▶ **Exercise description**
Reproduce the rows below, swapping "NEWS ROOM" for "NEWSROOM" and leaving every other character untouched.

▶ **Information supplied**

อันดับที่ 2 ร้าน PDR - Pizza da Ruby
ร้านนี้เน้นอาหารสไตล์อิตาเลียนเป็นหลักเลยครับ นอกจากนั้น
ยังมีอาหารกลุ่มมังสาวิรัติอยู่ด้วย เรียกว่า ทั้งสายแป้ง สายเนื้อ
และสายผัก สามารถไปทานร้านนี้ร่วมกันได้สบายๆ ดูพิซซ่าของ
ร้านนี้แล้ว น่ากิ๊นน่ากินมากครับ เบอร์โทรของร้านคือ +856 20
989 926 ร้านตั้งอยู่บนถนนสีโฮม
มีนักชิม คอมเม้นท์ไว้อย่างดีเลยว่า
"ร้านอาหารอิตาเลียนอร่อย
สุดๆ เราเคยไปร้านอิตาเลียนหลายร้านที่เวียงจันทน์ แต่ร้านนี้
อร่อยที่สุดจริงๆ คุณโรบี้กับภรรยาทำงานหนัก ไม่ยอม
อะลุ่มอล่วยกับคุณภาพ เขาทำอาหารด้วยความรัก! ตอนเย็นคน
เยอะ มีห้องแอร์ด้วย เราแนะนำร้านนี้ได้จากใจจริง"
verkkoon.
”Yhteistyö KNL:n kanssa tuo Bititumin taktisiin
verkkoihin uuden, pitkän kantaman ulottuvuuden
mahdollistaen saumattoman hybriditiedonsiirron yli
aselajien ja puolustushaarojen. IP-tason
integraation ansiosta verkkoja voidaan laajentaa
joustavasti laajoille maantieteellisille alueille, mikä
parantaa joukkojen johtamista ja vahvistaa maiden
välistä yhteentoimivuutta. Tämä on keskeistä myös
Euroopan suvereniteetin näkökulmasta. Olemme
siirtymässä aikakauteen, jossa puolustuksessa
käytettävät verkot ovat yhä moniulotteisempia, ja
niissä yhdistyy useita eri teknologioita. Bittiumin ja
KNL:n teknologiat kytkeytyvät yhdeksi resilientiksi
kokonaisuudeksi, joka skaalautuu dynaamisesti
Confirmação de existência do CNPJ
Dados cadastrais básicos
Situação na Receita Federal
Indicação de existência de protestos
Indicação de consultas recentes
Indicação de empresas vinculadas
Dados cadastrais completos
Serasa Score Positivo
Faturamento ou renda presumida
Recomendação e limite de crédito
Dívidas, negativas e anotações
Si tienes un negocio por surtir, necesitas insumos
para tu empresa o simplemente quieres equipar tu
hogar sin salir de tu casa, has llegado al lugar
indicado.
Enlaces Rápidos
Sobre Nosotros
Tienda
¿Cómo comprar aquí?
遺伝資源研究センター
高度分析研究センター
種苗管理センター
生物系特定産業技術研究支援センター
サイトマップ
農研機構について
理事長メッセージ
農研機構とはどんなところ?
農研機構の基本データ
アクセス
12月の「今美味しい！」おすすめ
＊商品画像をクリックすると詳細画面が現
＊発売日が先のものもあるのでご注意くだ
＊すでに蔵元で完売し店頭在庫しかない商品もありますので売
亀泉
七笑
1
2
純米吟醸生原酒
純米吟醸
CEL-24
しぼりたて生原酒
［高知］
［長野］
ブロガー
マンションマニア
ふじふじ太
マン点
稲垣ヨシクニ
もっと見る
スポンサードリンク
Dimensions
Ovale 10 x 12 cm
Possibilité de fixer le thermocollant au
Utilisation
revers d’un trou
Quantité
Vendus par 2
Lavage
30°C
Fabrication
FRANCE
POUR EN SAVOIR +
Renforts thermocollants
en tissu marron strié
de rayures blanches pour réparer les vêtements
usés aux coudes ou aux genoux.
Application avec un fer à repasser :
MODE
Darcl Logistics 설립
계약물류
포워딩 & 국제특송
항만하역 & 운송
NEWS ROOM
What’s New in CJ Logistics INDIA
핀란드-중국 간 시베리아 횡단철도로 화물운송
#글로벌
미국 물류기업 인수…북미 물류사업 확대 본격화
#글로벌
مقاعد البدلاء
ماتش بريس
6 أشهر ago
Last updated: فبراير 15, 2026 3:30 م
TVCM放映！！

▶ **Answer space**
อันดับที่ 2 ร้าน PDR - Pizza da Ruby
ร้านนี้เน้นอาหารสไตล์อิตาเลียนเป็นหลักเลยครับ นอกจากนั้น
ยังมีอาหารกลุ่มมังสาวิรัติอยู่ด้วย เรียกว่า ทั้งสายแป้ง สายเนื้อ
และสายผัก สามารถไปทานร้านนี้ร่วมกันได้สบายๆ ดูพิซซ่าของ
ร้านนี้แล้ว น่ากิ๊นน่ากินมากครับ เบอร์โทรของร้านคือ +856 20
989 926 ร้านตั้งอยู่บนถนนสีโฮม
มีนักชิม คอมเม้นท์ไว้อย่างดีเลยว่า
"ร้านอาหารอิตาเลียนอร่อย
สุดๆ เราเคยไปร้านอิตาเลียนหลายร้านที่เวียงจันทน์ แต่ร้านนี้
อร่อยที่สุดจริงๆ คุณโรบี้กับภรรยาทำงานหนัก ไม่ยอม
อะลุ่มอล่วยกับคุณภาพ เขาทำอาหารด้วยความรัก! ตอนเย็นคน
เยอะ มีห้องแอร์ด้วย เราแนะนำร้านนี้ได้จากใจจริง"
verkkoon.
”Yhteistyö KNL:n kanssa tuo Bititumin taktisiin
verkkoihin uuden, pitkän kantaman ulottuvuuden
mahdollistaen saumattoman hybriditiedonsiirron yli
aselajien ja puolustushaarojen. IP-tason
integraation ansiosta verkkoja voidaan laajentaa
joustavasti laajoille maantieteellisille alueille, mikä
parantaa joukkojen johtamista ja vahvistaa maiden
välistä yhteentoimivuutta. Tämä on keskeistä myös
Euroopan suvereniteetin näkökulmasta. Olemme
siirtymässä aikakauteen, jossa puolustuksessa
käytettävät verkot ovat yhä moniulotteisempia, ja
niissä yhdistyy useita eri teknologioita. Bittiumin ja
KNL:n teknologiat kytkeytyvät yhdeksi resilientiksi
kokonaisuudeksi, joka skaalautuu dynaamisesti
Confirmação de existência do CNPJ
Dados cadastrais básicos
Situação na Receita Federal
Indicação de existência de protestos
Indicação de consultas recentes
Indicação de empresas vinculadas
Dados cadastrais completos
Serasa Score Positivo
Faturamento ou renda presumida
Recomendação e limite de crédito
Dívidas, negativas e anotações
Si tienes un negocio por surtir, necesitas insumos
para tu empresa o simplemente quieres equipar tu
hogar sin salir de tu casa, has llegado al lugar
indicado.
Enlaces Rápidos
Sobre Nosotros
Tienda
¿Cómo comprar aquí?
遺伝資源研究センター
高度分析研究センター
種苗管理センター
生物系特定産業技術研究支援センター
サイトマップ
農研機構について
理事長メッセージ
農研機構とはどんなところ?
農研機構の基本データ
アクセス
12月の「今美味しい！」おすすめ
＊商品画像をクリックすると詳細画面が現
＊発売日が先のものもあるのでご注意くだ
＊すでに蔵元で完売し店頭在庫しかない商品もありますので売
亀泉
七笑
1
2
純米吟醸生原酒
純米吟醸
CEL-24
しぼりたて生原酒
［高知］
［長野］
ブロガー
マンションマニア
ふじふじ太
マン点
稲垣ヨシクニ
もっと見る
スポンサードリンク
Dimensions
Ovale 10 x 12 cm
Possibilité de fixer le thermocollant au
Utilisation
revers d’un trou
Quantité
Vendus par 2
Lavage
30°C
Fabrication
FRANCE
POUR EN SAVOIR +
Renforts thermocollants
en tissu marron strié
de rayures blanches pour réparer les vêtements
usés aux coudes ou aux genoux.
Application avec un fer à repasser :
MODE
Darcl Logistics 설립
계약물류
포워딩 & 국제특송
항만하역 & 운송
NEWSROOM
What’s New in CJ Logistics INDIA
핀란드-중국 간 시베리아 횡단철도로 화물운송
#글로벌
미국 물류기업 인수…북미 물류사업 확대 본격화
#글로벌
مقاعد البدلاء
ماتش بريس
6 أشهر ago
Last updated: فبراير 15, 2026 3:30 م
TVCM放映！！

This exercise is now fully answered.